§ What you should do: Copy each line below containing "economic".

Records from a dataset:
• • • •
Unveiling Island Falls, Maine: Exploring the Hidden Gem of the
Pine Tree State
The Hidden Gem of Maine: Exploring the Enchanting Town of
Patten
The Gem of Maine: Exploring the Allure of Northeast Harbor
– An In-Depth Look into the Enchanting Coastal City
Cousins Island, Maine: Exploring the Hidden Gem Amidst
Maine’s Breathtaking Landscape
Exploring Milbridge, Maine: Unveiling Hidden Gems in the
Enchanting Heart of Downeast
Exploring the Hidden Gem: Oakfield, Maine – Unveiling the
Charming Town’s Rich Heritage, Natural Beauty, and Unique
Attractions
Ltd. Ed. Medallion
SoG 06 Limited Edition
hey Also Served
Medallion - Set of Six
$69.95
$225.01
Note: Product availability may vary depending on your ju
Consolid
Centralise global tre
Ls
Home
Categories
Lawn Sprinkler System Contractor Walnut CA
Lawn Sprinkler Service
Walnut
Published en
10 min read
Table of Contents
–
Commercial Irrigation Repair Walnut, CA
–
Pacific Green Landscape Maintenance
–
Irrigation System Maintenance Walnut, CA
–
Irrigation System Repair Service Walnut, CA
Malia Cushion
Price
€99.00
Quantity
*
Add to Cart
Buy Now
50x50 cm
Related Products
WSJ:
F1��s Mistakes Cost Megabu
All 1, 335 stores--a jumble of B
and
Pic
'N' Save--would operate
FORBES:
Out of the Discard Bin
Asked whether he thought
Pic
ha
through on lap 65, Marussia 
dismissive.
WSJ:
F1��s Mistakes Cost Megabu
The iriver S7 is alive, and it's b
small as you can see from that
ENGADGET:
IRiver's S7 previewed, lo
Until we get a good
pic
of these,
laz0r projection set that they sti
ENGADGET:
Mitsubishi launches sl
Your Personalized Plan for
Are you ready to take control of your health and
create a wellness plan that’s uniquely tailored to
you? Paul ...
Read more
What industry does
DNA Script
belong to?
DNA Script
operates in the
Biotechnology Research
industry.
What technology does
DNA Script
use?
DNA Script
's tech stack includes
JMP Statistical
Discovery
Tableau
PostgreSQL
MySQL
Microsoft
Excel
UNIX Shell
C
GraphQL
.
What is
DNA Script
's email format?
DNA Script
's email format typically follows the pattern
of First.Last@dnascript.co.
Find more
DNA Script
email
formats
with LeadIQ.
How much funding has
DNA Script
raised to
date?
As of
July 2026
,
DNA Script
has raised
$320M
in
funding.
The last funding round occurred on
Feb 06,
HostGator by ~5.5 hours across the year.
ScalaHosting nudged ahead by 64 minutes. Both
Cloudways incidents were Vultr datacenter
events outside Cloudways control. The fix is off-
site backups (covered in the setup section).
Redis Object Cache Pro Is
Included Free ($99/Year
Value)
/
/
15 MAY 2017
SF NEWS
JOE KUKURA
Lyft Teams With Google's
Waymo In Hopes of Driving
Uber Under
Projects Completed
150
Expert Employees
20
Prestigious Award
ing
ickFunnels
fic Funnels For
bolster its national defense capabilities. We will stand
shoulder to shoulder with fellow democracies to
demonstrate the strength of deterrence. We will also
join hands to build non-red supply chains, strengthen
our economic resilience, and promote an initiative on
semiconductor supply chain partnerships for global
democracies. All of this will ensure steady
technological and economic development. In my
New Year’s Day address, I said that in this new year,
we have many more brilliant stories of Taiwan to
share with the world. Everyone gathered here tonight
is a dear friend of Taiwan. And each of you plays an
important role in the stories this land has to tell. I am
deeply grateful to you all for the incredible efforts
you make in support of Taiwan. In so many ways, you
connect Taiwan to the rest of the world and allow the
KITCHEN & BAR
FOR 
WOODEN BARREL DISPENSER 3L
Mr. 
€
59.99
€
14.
• • • •
§ Response:
our economic resilience, and promote an initiative on
technological and economic development. In my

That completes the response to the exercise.